▶ _What you will do_
Decide whether each statement below agrees with the text on running models on M-series Macbooks. Answer yes or no for each, and quote the text's deciding words.
(a) A vanilla M3 running CPU-only can run LFM2-1.2B-INT8 at more than 50 tokens per second.
(b) The conversion line for Qwen3-1.7B is marked as supporting tool calls.
(c) The nomic-embed-text-v2-moe model is listed under the language models.

▶ _Supplied text_
==================================================

You can run these codes directly on M-series Macbooks since they are ARM-based. Vanilla M3 CPU-only can run LFM2-1.2B-INT8 at 50+ toks/sec, just run the following:
tests/run.sh Run one of the following
# Language models (INT8)
python3 tools/convert_hf.py google/gemma-3-270m-it weights/gemma3-270m/
python3 tools/convert_hf.py LiquidAI/LFM2-350M weights/lfm2-350m/ # supports tool call
python3 tools/convert_hf.py HuggingFaceTB/SmolLM2-360m-Instruct weights/smollm2-360m/
python3 tools/convert_hf.py Qwen/Qwen3-0.6B weights/qwen3-600m/ # supports tool call
python3 tools/convert_hf.py LiquidAI/LFM2-700M weights/lfm2-700m/ # supports tool call
python3 tools/convert_hf.py google/gemma-3-1b-it weights/gemma3-1b/
python3 tools/convert_hf.py LiquidAI/LFM2-1.2B weights/lfm2-1.2B/ # supports tool call
python3 tools/convert_hf.py Qwen/Qwen3-1.7B weights/qwen3-1.7B/ # supports tool call
python3 tools/convert_hf.py HuggingFaceTB/SmolLM2-1.7B-Instruct weights/smollm2-1.7b/
# Embedding-only models
python3 tools/convert_hf.py Qwen/Qwen3-Embedding-0.6B weights/qwen3-embed-600m/
python3 tools/convert_hf.py nomic-ai/nomic-embed-text-v2-moe weights/nomic/ Then replace the model path in tests/test_engine.cpp with your choice.

==================================================

▶ _Supplied entries_
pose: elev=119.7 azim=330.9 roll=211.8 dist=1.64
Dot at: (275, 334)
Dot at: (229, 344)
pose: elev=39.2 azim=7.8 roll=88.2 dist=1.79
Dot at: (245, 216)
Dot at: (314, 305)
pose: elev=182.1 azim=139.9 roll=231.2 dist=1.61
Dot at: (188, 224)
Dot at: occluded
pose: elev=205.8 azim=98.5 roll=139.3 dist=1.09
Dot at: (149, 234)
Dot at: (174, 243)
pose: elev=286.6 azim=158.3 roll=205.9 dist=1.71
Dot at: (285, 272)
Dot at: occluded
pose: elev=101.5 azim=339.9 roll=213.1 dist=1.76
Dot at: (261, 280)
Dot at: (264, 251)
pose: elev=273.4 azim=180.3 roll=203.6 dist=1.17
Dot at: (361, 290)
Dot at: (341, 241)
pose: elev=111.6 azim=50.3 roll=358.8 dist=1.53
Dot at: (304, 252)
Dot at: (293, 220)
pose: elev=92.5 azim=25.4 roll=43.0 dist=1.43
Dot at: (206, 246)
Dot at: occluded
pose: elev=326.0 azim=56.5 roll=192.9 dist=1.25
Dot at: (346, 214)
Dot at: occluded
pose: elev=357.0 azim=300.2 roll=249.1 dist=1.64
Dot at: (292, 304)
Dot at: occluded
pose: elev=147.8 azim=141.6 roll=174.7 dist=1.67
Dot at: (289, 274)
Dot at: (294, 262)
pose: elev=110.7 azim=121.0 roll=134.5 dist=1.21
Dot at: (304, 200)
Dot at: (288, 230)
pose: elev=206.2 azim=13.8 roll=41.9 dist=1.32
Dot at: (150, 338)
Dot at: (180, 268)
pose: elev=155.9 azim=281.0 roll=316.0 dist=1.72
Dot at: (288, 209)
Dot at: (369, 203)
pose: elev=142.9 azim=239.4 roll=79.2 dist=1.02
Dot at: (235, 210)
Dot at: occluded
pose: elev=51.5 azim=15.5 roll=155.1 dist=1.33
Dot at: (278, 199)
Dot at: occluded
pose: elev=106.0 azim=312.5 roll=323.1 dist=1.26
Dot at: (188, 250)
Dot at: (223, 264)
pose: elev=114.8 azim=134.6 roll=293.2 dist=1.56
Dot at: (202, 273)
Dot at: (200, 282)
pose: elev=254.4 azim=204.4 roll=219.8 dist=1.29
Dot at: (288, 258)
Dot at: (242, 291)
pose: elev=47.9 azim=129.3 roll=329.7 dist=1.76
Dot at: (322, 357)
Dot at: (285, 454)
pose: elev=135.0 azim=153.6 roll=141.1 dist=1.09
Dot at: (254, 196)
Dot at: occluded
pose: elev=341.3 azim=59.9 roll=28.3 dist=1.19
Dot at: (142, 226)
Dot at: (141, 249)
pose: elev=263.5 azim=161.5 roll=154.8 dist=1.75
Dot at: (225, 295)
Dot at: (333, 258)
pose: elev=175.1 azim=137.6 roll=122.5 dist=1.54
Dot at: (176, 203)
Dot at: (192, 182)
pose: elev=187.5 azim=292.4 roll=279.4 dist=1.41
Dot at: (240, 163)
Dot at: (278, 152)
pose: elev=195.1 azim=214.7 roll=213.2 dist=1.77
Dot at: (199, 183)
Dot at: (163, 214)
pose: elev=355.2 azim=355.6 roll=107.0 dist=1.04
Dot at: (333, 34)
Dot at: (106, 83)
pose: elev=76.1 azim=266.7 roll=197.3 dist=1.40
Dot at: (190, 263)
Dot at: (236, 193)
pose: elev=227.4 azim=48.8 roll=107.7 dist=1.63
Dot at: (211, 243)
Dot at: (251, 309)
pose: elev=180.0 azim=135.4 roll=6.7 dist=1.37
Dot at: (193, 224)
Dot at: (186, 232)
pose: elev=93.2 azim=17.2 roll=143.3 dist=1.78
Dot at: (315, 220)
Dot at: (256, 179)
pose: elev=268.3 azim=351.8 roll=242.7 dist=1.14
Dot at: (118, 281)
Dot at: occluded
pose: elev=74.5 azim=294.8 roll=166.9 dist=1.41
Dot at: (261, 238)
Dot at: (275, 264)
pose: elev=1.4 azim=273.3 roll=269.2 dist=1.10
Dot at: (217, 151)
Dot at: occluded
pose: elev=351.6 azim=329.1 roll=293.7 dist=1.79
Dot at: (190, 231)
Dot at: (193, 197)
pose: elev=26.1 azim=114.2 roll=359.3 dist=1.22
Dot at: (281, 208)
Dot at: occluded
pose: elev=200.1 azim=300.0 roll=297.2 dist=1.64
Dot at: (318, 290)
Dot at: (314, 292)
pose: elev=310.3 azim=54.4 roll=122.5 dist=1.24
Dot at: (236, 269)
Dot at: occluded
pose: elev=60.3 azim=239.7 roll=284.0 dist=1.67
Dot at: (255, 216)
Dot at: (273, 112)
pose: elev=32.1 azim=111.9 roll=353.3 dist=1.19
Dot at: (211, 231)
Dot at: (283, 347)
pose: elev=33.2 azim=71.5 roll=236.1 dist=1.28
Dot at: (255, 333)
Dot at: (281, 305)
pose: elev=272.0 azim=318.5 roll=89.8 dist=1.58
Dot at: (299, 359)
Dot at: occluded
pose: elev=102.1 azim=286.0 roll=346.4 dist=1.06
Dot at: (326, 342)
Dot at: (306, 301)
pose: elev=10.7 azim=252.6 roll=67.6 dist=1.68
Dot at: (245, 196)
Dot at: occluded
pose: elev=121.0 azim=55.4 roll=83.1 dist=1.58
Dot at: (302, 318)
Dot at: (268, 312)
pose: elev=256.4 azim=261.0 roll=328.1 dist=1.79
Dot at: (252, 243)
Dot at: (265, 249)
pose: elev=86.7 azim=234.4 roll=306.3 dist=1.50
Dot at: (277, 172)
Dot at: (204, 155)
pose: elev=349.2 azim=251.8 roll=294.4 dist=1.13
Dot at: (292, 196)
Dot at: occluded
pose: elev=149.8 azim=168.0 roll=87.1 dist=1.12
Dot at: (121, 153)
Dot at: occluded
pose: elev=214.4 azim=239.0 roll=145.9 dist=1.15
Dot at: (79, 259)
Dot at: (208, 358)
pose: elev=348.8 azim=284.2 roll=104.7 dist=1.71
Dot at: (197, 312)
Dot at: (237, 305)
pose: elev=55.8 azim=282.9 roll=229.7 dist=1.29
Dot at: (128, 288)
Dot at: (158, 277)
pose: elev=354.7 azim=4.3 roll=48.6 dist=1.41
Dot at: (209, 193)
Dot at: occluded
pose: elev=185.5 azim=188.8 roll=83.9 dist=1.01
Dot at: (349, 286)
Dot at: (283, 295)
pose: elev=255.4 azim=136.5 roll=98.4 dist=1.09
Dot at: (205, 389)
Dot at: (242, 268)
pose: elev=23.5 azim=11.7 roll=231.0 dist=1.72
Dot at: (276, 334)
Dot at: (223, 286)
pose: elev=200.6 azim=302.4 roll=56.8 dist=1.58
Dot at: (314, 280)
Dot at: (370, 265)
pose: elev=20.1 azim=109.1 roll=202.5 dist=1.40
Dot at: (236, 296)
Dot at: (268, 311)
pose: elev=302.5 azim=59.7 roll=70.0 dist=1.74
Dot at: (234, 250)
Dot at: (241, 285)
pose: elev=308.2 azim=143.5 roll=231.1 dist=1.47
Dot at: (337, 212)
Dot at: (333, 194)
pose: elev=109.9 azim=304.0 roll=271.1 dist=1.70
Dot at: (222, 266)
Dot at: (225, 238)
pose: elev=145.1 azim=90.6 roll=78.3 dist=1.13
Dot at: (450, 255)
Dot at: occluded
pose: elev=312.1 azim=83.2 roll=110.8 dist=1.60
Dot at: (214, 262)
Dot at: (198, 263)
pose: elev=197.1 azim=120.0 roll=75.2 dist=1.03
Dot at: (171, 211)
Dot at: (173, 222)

==================================================

▶ _Answer section_
(a) Yes: "Vanilla M3 CPU-only can run LFM2-1.2B-INT8 at 50+ toks/sec"
(b) Yes: "python3 tools/convert_hf.py Qwen/Qwen3-1.7B weights/qwen3-1.7B/ # supports tool call"
(c) No: it comes after "# Embedding-only models", in the line "python3 tools/convert_hf.py nomic-ai/nomic-embed-text-v2-moe weights/nomic/"